[Task prompt] Return the material below word for word, from the line containing "Which series has the widest spread of values?" through the line containing "Reading left to", including both of those lines. Leave the pictures out of your answer.

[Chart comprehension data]
=== Section Start ===
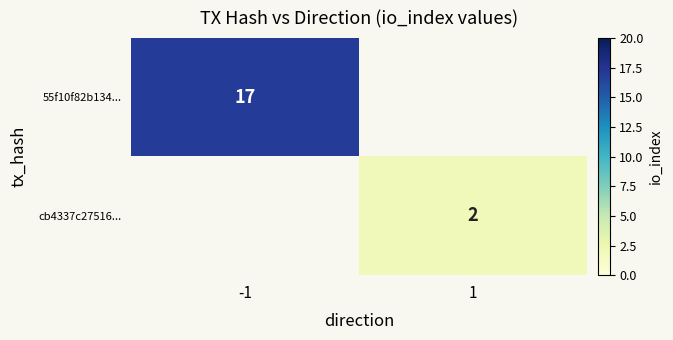

Is it true that cb4337c27516... equals 3 at 1?

False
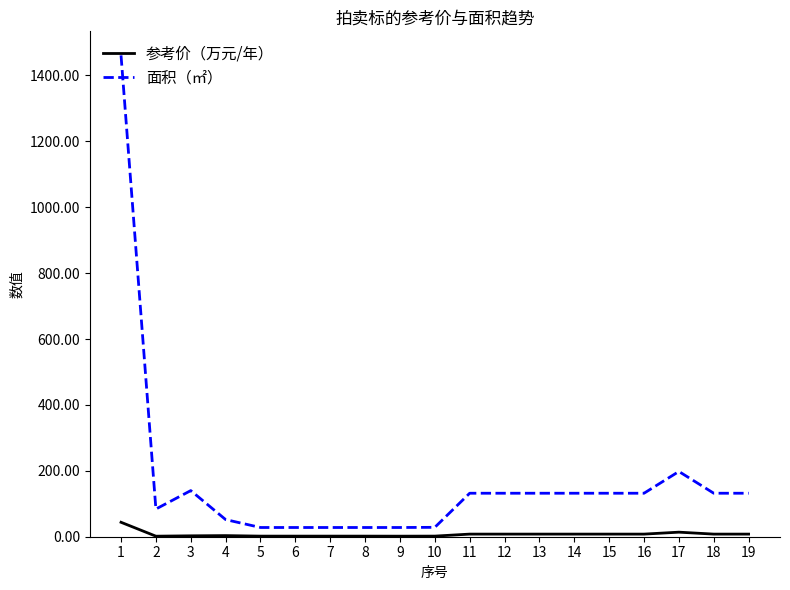

Which series has the widest spread of values?

面积（㎡）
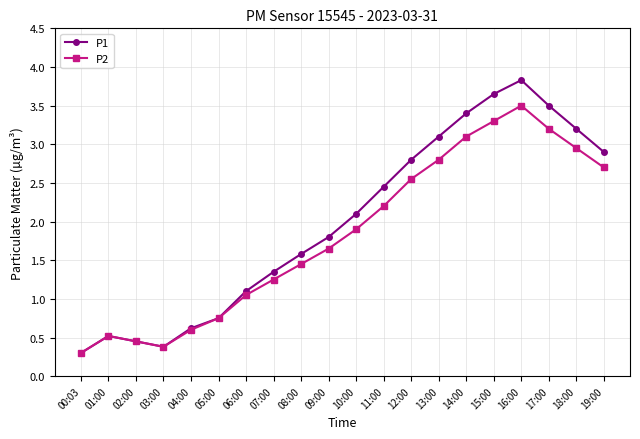

At 16:00, list the series in order from largest to smallest.

P1, P2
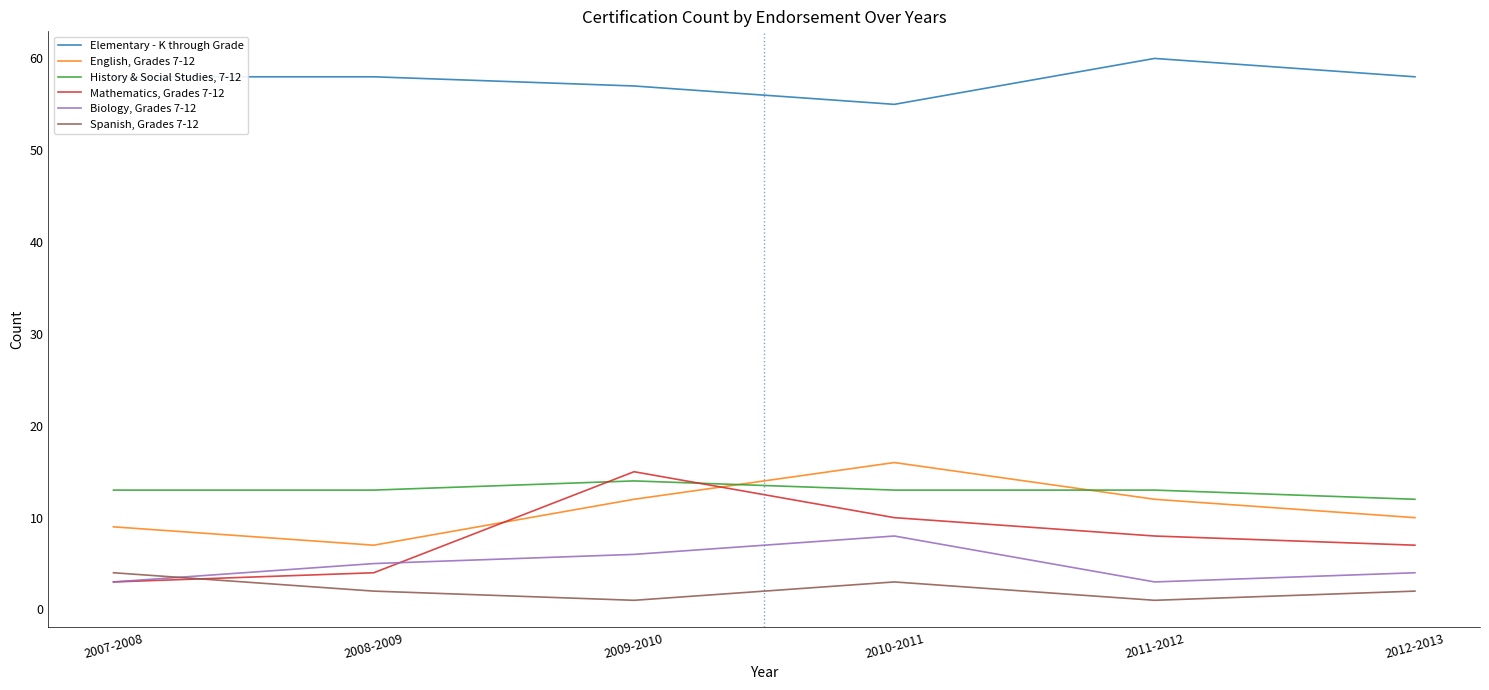

Reading left to right, transcribe all the data shown in this chart.

Elementary - K through Grade: 2007-2008=58	2008-2009=58	2009-2010=57	2010-2011=55	2011-2012=60	2012-2013=58
English, Grades 7-12: 2007-2008=9	2008-2009=7	2009-2010=12	2010-2011=16	2011-2012=12	2012-2013=10
History & Social Studies, 7-12: 2007-2008=13	2008-2009=13	2009-2010=14	2010-2011=13	2011-2012=13	2012-2013=12
Mathematics, Grades 7-12: 2007-2008=3	2008-2009=4	2009-2010=15	2010-2011=10	2011-2012=8	2012-2013=7
Biology, Grades 7-12: 2007-2008=3	2008-2009=5	2009-2010=6	2010-2011=8	2011-2012=3	2012-2013=4
Spanish, Grades 7-12: 2007-2008=4	2008-2009=2	2009-2010=1	2010-2011=3	2011-2012=1	2012-2013=2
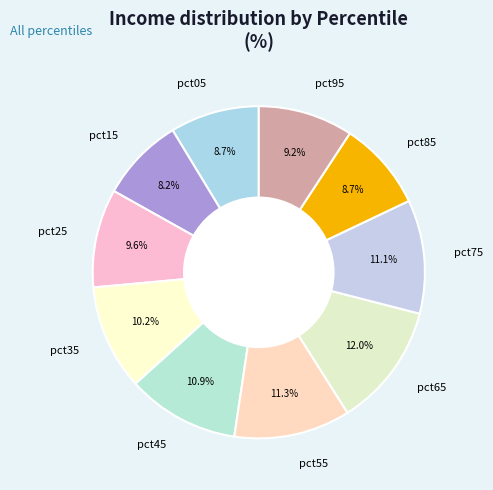

Which slice is the largest?

pct65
=== Section End ===
[Output]
Which series has the widest spread of values?

面积（㎡）

At 16:00, list the series in order from largest to smallest.

P1, P2

Reading left to right, transcribe all the data shown in this chart.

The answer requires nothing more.